- **Exercise A**: Copy the passage on IL-6 signaling in CALR-mutated cells word for word, from "Finally, we performed" up to and including "(supplemental Figure 3).".
- **Exercise B**: Write what comes next in the passage on IL-6 signaling in CALR-mutated cells, starting after its final sentence.
[[ Exercise passage open ]]
Finally, we performed a ChIP assay to analyze occupancy of candidate STAT3-binding sites in the IL-6 promoter²⁸ ; we found evidence of enhanced interaction of STAT3 at region −238 to −113 and particularly −143 to +48 in CALR DEL and KO cells compared with parental cells (Figure 2M). Moreover, as the promoter of IL-6 contains both NF-κB and STAT3-binding sites, NF-κB was also investigated. We did not find a significant modulation in terms of expression and activation of NF-κB in CALR DEL and KO cells compared with the WT counterpart (supplemental Figure 3).

Because these findings pointed to involvement of the IL-6 pathway in cells either expressing mutated CALR or lacking WT protein, we exploited the effects of different inhibitors of this pathway. We found that SC144, a chemical inhibitor of gp130, tocilizumab (TCZ), an IL-6R–blocking monoclonal antibody, and a monoclonal anti–IL-6 antibody, all significantly reduced proliferation of CALR DEL and KO UT7/mpl cells, leaving parental cells largely unaffected (Figure 2N). At day 3 of culture, CALR DEL and KO cells were reduced, respectively, by 58.3% ± 1.2% and 57.2% ± 3.6% when exposed to SC144, 33.4% ± 3.1% and 62.6% ± 7.2% with TCZ, and 74.1% ± 3.4% and 54.4% ± 5.5% with anti–IL-6 antibody, compared with untreated cells.

To rule out any possible interference of MPL-dependent JAK/STAT5 activation on the autonomous activation of the IL-6 pathway in CALR-mutated cells, we repeated key experiments with UT7 cells that do not express the TPO receptor. We found that: (i) IL-6 mRNA levels were increased in CALR DEL and KO cells compared with parental cells, irrespective of being exposed or not to GM-CSF, used to support cell survival and proliferation (3.0-fold and 1.8-fold, and 3.4-fold and 2.2-fold, respectively; Figure 3A); (ii) the amount of IL-6 released in the culture medium of CALR DEL and KO UT7 cells was 1.5-fold ± 0.1-fold and 5.4-fold ± 0.2-fold higher than parental cells (Figure 3B); (iii) STAT3 protein bound to the promoter of IL-6 in CALR-mutated UT7 cells (Figure 3C): finally, UT7 CALR DEL and KO cell proliferation was significantly inhibited after exposure to IL-6 pathway inhibitors (Figure 3D). At day 3 of culture, CALR DEL and KO UT7 cells were reduced, respectively, by 63.9% ± 3% and 50% ± 4.1% when exposed to SC144, 69.1% ± 5.2% and 28.6% ± 4.1% with TCZ, and 58.8% ± 3% and 42.9% ± 4.1% with anti–IL-6 antibody, compared with controls.
[[ Exercise passage closed ]]
[[ Provided records open ]]
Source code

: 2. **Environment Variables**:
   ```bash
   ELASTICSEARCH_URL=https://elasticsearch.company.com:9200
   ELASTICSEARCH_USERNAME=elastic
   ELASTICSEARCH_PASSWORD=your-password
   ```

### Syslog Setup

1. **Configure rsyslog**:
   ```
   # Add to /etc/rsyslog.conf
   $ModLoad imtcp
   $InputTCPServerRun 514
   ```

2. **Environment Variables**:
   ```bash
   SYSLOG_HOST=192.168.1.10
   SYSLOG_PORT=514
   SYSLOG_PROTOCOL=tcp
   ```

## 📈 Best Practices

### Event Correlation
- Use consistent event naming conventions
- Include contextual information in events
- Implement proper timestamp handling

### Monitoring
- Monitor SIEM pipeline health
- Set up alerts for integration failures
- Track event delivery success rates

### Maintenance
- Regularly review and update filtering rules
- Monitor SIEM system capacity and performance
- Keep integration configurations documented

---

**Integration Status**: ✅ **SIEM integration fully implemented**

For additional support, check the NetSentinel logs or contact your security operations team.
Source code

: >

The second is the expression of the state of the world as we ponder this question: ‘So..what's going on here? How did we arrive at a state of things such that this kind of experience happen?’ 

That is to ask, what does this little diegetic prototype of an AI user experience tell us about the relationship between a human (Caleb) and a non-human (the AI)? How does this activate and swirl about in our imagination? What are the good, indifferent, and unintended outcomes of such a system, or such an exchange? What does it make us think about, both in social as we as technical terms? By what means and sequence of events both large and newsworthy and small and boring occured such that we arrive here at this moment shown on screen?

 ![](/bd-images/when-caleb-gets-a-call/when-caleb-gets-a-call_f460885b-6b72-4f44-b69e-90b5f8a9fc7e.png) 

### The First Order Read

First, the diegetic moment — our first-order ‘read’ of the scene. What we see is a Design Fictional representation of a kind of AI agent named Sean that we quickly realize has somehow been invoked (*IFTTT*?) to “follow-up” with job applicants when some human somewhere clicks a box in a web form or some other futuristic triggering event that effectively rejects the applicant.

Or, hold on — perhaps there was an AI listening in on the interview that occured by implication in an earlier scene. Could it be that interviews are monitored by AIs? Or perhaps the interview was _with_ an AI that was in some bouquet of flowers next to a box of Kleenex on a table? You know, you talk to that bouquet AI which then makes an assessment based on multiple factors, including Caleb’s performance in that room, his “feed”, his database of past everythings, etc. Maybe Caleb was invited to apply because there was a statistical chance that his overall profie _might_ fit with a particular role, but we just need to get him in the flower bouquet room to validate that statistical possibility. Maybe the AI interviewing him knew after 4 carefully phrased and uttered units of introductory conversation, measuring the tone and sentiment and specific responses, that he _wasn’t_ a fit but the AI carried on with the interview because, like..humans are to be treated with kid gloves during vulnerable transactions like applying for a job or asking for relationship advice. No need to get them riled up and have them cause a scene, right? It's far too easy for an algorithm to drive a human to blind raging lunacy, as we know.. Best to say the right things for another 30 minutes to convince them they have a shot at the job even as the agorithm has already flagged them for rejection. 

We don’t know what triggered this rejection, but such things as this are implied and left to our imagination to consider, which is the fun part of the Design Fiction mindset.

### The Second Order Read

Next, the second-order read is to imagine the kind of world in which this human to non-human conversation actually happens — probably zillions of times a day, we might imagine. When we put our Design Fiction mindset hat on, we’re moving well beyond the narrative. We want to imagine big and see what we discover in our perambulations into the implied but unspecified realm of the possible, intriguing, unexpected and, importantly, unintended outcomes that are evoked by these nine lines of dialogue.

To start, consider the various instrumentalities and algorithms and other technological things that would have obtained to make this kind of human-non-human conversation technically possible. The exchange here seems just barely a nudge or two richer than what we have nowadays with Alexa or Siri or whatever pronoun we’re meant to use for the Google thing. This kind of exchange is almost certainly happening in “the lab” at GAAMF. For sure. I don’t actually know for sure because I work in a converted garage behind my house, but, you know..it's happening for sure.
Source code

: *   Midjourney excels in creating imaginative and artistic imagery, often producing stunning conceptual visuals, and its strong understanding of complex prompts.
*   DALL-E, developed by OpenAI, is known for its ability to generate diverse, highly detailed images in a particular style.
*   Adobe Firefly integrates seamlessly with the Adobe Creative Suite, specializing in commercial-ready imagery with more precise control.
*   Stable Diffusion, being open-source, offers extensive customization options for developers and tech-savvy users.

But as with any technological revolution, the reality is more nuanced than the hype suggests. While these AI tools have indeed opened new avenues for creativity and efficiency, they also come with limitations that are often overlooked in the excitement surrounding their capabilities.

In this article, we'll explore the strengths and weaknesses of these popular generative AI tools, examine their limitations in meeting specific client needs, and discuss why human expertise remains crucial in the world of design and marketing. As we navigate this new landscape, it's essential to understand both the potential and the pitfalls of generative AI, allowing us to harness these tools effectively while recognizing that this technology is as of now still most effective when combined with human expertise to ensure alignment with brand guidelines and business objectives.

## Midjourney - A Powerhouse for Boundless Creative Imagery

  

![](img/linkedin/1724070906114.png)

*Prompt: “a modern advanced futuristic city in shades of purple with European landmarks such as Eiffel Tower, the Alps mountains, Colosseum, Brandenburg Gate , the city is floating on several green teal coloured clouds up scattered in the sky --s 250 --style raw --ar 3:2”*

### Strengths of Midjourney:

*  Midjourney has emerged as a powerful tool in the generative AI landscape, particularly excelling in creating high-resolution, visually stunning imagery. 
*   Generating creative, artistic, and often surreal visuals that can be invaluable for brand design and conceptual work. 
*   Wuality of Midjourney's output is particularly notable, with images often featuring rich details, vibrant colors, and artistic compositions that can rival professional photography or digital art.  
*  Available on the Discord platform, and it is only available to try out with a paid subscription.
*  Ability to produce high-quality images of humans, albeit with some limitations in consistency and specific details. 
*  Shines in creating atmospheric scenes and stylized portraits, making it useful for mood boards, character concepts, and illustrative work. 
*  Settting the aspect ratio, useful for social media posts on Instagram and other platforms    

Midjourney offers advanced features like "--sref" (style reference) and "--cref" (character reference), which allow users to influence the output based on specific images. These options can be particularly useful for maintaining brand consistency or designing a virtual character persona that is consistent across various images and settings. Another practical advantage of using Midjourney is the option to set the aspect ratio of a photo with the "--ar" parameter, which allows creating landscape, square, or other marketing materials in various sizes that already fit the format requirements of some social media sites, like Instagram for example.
[[ Provided records closed ]]
- **Result A**:
Finally, we performed a ChIP assay to analyze occupancy of candidate STAT3-binding sites in the IL-6 promoter²⁸ ; we found evidence of enhanced interaction of STAT3 at region −238 to −113 and particularly −143 to +48 in CALR DEL and KO cells compared with parental cells (Figure 2M). Moreover, as the promoter of IL-6 contains both NF-κB and STAT3-binding sites, NF-κB was also investigated. We did not find a significant modulation in terms of expression and activation of NF-κB in CALR DEL and KO cells compared with the WT counterpart (supplemental Figure 3).

- **Result B**:
These findings support MPL-independent activation of IL-6 signaling due to dysregulated exposure of gp130 and IL-6R on the cell membrane and STAT3-mediated IL-6 overproduction, caused by loss of a regulatory function exerted by WT CALR on IL-6 receptor processing.

Aimed at validating the observations herein in primary cells, we first manipulated CB-derived CD34⁺ cells with a CRISPR/Cas9/GFP plasmid targeting exon 1, to induce a CALR KO condition; cells treated with mock CRISPR/Cas9/GFP plasmid served as control. Conversely, we were unable to generate CALR DEL cells due to low efficiency of the CRISPR/Cas9 DEL plasmid in CD34⁺ cells. Sorted CD34⁺ cells according to the highest GFP levels displayed ∼50% reduction of CALR mRNA and protein content, compared with mock cells, compatible with a heterozygous KO condition (Figure 4A). IL-6 mRNA levels were increased by 3.2-fold + 0.3-fold in CALR KO CD34⁺ vs mock cells (P < .001; Figure 4B). When sorted CALR KO CD34⁺ cells were plated in plasma clot cultures containing IL-6, CFU-Mks were 10-fold higher than the mock counterpart (from 4.3 ± 1.4 to 40.1 ± 8.7/10³ plated cells; P < .001; Figure 4C); furthermore, in the IL-6–deprived condition, the anticipated reduction of CFU-MK generated from CALR KO CD34⁺ cells was lower than untouched cells (38.2% + 4.3% vs 58.0% + 13.1%; P < .05; Figure 4D). Finally, the addition of IL-6R inhibitor TCZ significantly reduced the number of CFU-Mk colonies generated from CALR KO CD34⁺ cells (P < .001) by 57.1% ± 2.7%, whereas mock CD34⁺ were largely unaffected (Figure 4E). Overall, these findings indicate that a condition of functional haploinsufficiency of CALR in CD34⁺ cells is associated with abnormal activation of IL-6 signaling contributing to enhanced megakaryocytopoiesis in vitro.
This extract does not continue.